Yapılacak iş »
Listenin başından "Is there any" ifadesini içeren satıra kadar, o satır da dahil, her şeyi "difference" yerine "gap" yazarak güncelleyin. Başka hiçbir şeyi değiştirmeden yalnızca bu satırları verin.

Veri kümesinden alıntılar »
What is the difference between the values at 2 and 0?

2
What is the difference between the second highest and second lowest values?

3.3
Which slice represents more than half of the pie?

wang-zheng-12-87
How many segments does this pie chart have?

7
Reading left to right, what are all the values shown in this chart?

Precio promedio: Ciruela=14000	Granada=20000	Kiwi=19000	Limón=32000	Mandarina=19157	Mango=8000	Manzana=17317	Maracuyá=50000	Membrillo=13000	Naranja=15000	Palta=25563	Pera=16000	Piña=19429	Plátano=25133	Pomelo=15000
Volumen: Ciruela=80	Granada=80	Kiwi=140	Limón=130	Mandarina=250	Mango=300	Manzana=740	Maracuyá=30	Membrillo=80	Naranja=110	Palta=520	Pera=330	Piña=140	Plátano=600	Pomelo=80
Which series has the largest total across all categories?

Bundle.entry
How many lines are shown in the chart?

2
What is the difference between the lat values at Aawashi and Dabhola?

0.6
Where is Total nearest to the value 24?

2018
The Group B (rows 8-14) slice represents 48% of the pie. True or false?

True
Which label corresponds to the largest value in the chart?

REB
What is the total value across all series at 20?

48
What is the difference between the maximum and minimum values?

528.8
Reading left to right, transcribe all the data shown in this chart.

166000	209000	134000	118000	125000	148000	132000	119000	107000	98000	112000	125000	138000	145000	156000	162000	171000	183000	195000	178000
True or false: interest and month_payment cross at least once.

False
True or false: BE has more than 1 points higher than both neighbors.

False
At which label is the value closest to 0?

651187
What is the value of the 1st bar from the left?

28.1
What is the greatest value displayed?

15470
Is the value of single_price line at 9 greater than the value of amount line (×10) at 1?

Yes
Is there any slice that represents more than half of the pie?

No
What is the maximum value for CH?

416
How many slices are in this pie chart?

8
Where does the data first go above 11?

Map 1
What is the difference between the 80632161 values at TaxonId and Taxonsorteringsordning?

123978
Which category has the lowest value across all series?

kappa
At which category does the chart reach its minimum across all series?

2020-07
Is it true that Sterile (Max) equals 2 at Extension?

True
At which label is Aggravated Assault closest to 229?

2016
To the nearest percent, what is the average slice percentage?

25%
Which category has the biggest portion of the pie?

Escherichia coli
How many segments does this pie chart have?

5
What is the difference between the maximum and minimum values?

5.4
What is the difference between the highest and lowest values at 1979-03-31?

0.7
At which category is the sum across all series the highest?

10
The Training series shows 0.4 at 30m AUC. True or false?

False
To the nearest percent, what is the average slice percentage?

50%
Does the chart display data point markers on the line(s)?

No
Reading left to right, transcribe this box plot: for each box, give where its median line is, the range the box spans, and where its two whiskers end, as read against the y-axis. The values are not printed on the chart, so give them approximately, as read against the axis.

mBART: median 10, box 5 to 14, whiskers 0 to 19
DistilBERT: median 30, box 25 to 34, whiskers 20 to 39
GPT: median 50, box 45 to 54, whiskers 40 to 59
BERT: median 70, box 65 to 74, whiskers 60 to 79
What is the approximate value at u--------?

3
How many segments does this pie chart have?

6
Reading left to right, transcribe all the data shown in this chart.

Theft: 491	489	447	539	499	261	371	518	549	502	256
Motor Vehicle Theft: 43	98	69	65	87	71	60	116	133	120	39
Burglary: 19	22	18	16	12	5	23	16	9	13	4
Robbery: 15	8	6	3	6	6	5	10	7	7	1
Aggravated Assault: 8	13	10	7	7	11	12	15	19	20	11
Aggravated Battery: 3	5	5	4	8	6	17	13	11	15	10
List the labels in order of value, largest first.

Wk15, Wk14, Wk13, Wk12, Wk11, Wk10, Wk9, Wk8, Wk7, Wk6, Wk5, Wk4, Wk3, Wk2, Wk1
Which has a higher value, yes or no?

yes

Çözümlü alıştırma »
What is the gap between the values at 2 and 0?

2
What is the gap between the second highest and second lowest values?

3.3
Which slice represents more than half of the pie?

wang-zheng-12-87
How many segments does this pie chart have?

7
Reading left to right, what are all the values shown in this chart?

Precio promedio: Ciruela=14000	Granada=20000	Kiwi=19000	Limón=32000	Mandarina=19157	Mango=8000	Manzana=17317	Maracuyá=50000	Membrillo=13000	Naranja=15000	Palta=25563	Pera=16000	Piña=19429	Plátano=25133	Pomelo=15000
Volumen: Ciruela=80	Granada=80	Kiwi=140	Limón=130	Mandarina=250	Mango=300	Manzana=740	Maracuyá=30	Membrillo=80	Naranja=110	Palta=520	Pera=330	Piña=140	Plátano=600	Pomelo=80
Which series has the largest total across all categories?

Bundle.entry
How many lines are shown in the chart?

2
What is the gap between the lat values at Aawashi and Dabhola?

0.6
Where is Total nearest to the value 24?

2018
The Group B (rows 8-14) slice represents 48% of the pie. True or false?

True
Which label corresponds to the largest value in the chart?

REB
What is the total value across all series at 20?

48
What is the gap between the maximum and minimum values?

528.8
Reading left to right, transcribe all the data shown in this chart.

166000	209000	134000	118000	125000	148000	132000	119000	107000	98000	112000	125000	138000	145000	156000	162000	171000	183000	195000	178000
True or false: interest and month_payment cross at least once.

False
True or false: BE has more than 1 points higher than both neighbors.

False
At which label is the value closest to 0?

651187
What is the value of the 1st bar from the left?

28.1
What is the greatest value displayed?

15470
Is the value of single_price line at 9 greater than the value of amount line (×10) at 1?

Yes
Is there any slice that represents more than half of the pie?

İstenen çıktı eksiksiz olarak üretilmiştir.